Region 2 Police Commander Lt. Gen. Punya Maamen met with 160 of the stranded Russians in a “town hall” style meeting at the Ambassador, assuring them  that police, the Tourism Authority of Thailand, Russian embassy and even the office of Russian Prime Minister Vladimir Putin were working to bring them home.

On orders from Putin’s office, Russian state development bank VTB said it would lend Lanta-Tour the equivalent of $7 million at a 12 percent interest rate to settle hotel bills and repatriate overseas travelers. Foreign media reported that Eastern European agents that contracted with Lanta-Tour also promised to reimburse travelers once they returned home.

At the same time, however, Putin’s government lashed out at hotels and tour operators in Thailand and elsewhere for allegedly exploiting the situation.

The state-run TASS new agency on Feb. 4 said, “Major Russian tour operators will no longer deal with hotels and companies in Thailand, Vietnam and India who were extorting money from the clients of the financially troubled Lanta Tour Voyage firm.”

No further details were provided, but for Pattaya, which has seen the majority of its growth in recent years come from the Russian market, the boycott pledge was exactly what local officials were trying to prevent.

In Town Hotel executives said Feb. 2 they would swallow the loss from Lanta-Tour’s non-payment and not charge victims of the shutdown for their rooms as well as allow them to stay at the hotel free until return flights could be booked.
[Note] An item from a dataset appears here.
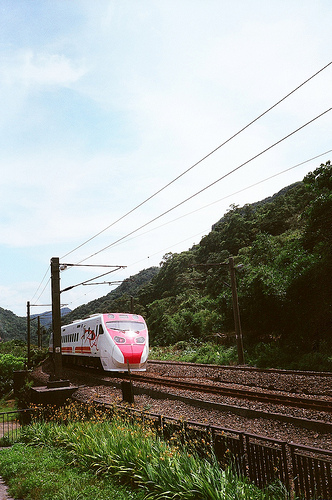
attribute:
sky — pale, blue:
[4, 7, 302, 143]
The hotel’s general manager said Lanta-Tour had paid about 100,000 baht for each of the approximately 100 Russians staying at the resort, but that did not cover the full bill.

Total losses to Pattaya-area hotels and businesses are estimated at 10 million baht and Punya’s search of the company’s local branch office at Wonderland Village house off Sukhumvit Road turned up no evidence that money can be recouped.

Punya, along with top Chonburi Police commanders, visited the house Jan. 30, and found only owner Daoloi Khwamaak, 52. She said Shendrik had signed a five-year lease and, until now, had never missed a payment. A search found only a few stacks of papers and evidence that the firm employed 14 Thai staffers to run the operation, none of whom have received their last paychecks.

As for the stranded Russians themselves, one said he was obviously upset about Lanta-Tour’s bankruptcy and that the crisis initially sapped his group of any interest in continuing tourist activities. However, he said, once authorities began addressing the problem, their enthusiasm returned and his group planned to return to Pattaya again later.

In all, about 4,000 travelers are estimated to have been affected by Lanta-Tour Voyage’s bankruptcy, 1,300 of which were in Moscow waiting for flights. The company had sold 3,000 tours in the past year and a Belarus agent working with Lanta-Tour was quoted in newspapers claiming the company simply crumbled under the weight of its own expansion plans.

Vladimir Makovski, head of tour operators Vneshinturist, claimed Lanta-Tour attempted to work in too many exotic destinations, including Thailand, India, the Dominican Republic, Vietnam and China.

“In such cases,” he told, “the operator has too many obligations and too many rooms on the guarantees in the hotels. This implies inevitably huge costs the company can’t cope with at some point.”